What to work on:
Look through the data that follows and work out how many lines contain the string "assign". Nothing but that number should be given.

Input data:
* * *

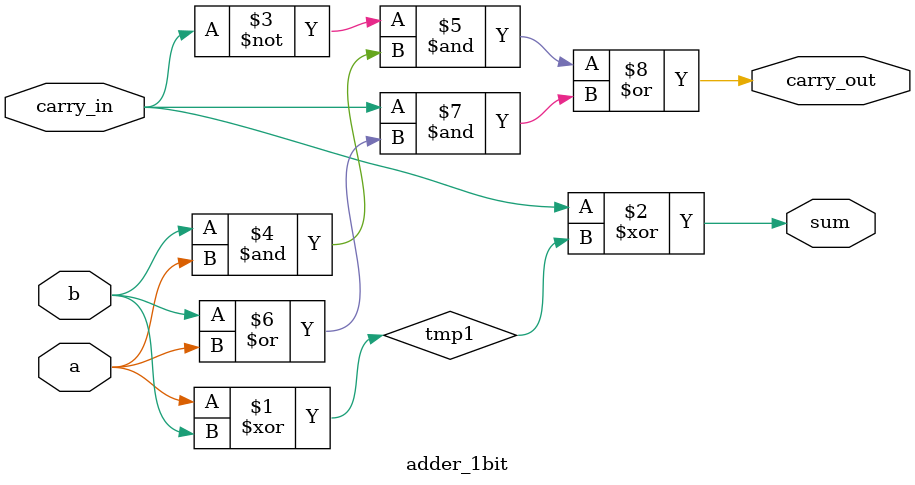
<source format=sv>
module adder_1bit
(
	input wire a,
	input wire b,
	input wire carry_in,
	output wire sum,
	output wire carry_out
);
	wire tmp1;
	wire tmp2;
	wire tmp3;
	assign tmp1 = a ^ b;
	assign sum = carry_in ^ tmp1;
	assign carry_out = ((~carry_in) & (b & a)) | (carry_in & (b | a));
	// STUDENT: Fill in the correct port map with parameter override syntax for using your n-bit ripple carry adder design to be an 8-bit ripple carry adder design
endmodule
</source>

* * *

Result:
3